─── Text provided ───

The goal of this post is to walk through how I deployed this service into production-like conditions on AWS using Terraform and GitHub Actions. Instead of relying on manual configurations in the AWS console, I went fully Infrastructure as Code (IaC) to ensure consistency and make deployments repeatable.

In this post, I’ll cover:

How I structured the Terraform project to bootstrap global resources and provision environment-specific infrastructure.
How the service runs on ECS (Fargate), backed by RDS and MSK (Managed Kafka).
How GitHub Actions automates the build, deployment, and infrastructure provisioning process.

This won’t be an exhaustive deep dive into every Terraform parameter, but rather a practical, step-by-step example of how to set up a production-ready environment for a real application. If you want to explore the full implementation in detail, all the code is available here: github.com/egobb/order-tracking .

General Architecture

Before jumping into the Terraform code, let’s take a look at the overall architecture of the application. The goal was to design a cloud-native setup that mimics what you would expect in a production-ready environment, while still being flexible enough for pre-production testing.

At the core, the service is a Spring Boot application running inside Amazon ECS (Fargate). The application image is built and stored in Amazon ECR, and ECS pulls the latest version during deployments.

For persistence, the application connects to a PostgreSQL database on Amazon RDS, while asynchronous communication is handled through Amazon MSK (Managed Kafka). Logs and metrics are collected in Amazon CloudWatch to monitor the health of the application.

All resources are deployed inside a custom VPC. Since this is a pre-production environment, I configured public subnets with strict security group rules. This makes it possible to access and debug the services remotely, which is critical during testing, while still enforcing tight access control to avoid unnecessary exposure.

The diagram below illustrates the architecture at a high level:

Terraform Project Structure

PLAINTEXT

infra/
├─ bootstrap/                    # Run ONCE (or very rarely)
│  ├─ main.tf                    # Remote state (S3+Dynamo), GitHub OIDC, base IAM roles, ECR
│  ├─ msk-serverless.tf          # MSK Serverless cluster (SASL/IAM)
│  ├─ rds.tf                     # RDS PostgreSQL + Secrets Manager secret
│  ├─ variables.tf               # Bootstrap variables
│  └─ (other .tf: IAM, SGs, outputs)
│
└─ env/                          # Per-workspace environment (dev, staging, prod…)
   ├─ main.tf                    # Backend per workspace + shared locals (naming/FQDN)
   ├─ bootstrap_outputs.tf       # data.terraform_remote_state to read bootstrap outputs
   ├─ datasources-network.tf     # locals: VPC + subnets from bootstrap
   ├─ alb.tf                     # ALB, Target Group, HTTP listener (base for HTTPS)

─── Provided material ───

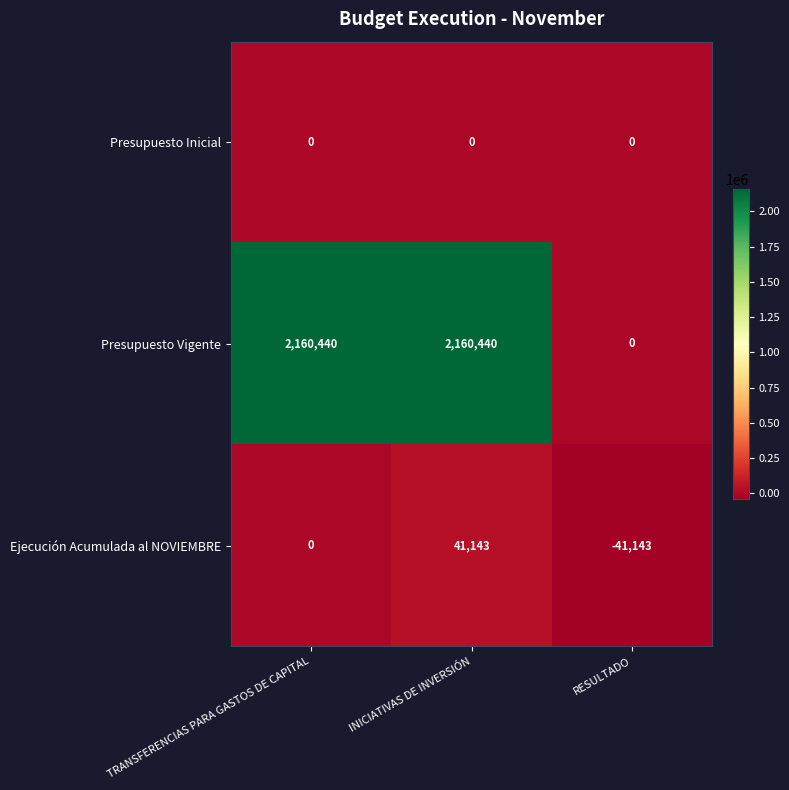

What is the total value across all series at RESULTADO?

-41143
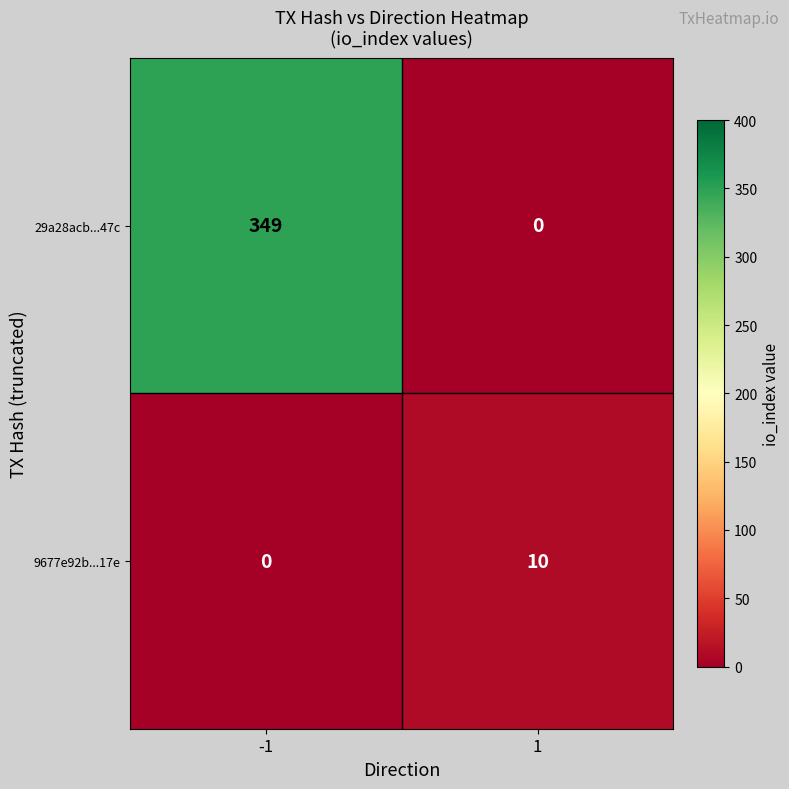

How many distinct data groups are displayed?

2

───

**Exercises:**
- A) In the AWS deployment post, give again the stretch from "The goal of" through "and MSK (Managed Kafka).", copied word for word.
- B) Under the "General Architecture" heading of the AWS deployment post, list every service named with the prefix "Amazon".

**Answers by item:**
- A)
The goal of this post is to walk through how I deployed this service into production-like conditions on AWS using Terraform and GitHub Actions. Instead of relying on manual configurations in the AWS console, I went fully Infrastructure as Code (IaC) to ensure consistency and make deployments repeatable.

In this post, I’ll cover:

How I structured the Terraform project to bootstrap global resources and provision environment-specific infrastructure.
How the service runs on ECS (Fargate), backed by RDS and MSK (Managed Kafka).

- B)
- Amazon ECS (Fargate)
- Amazon ECR
- Amazon RDS
- Amazon MSK (Managed Kafka)
- Amazon CloudWatch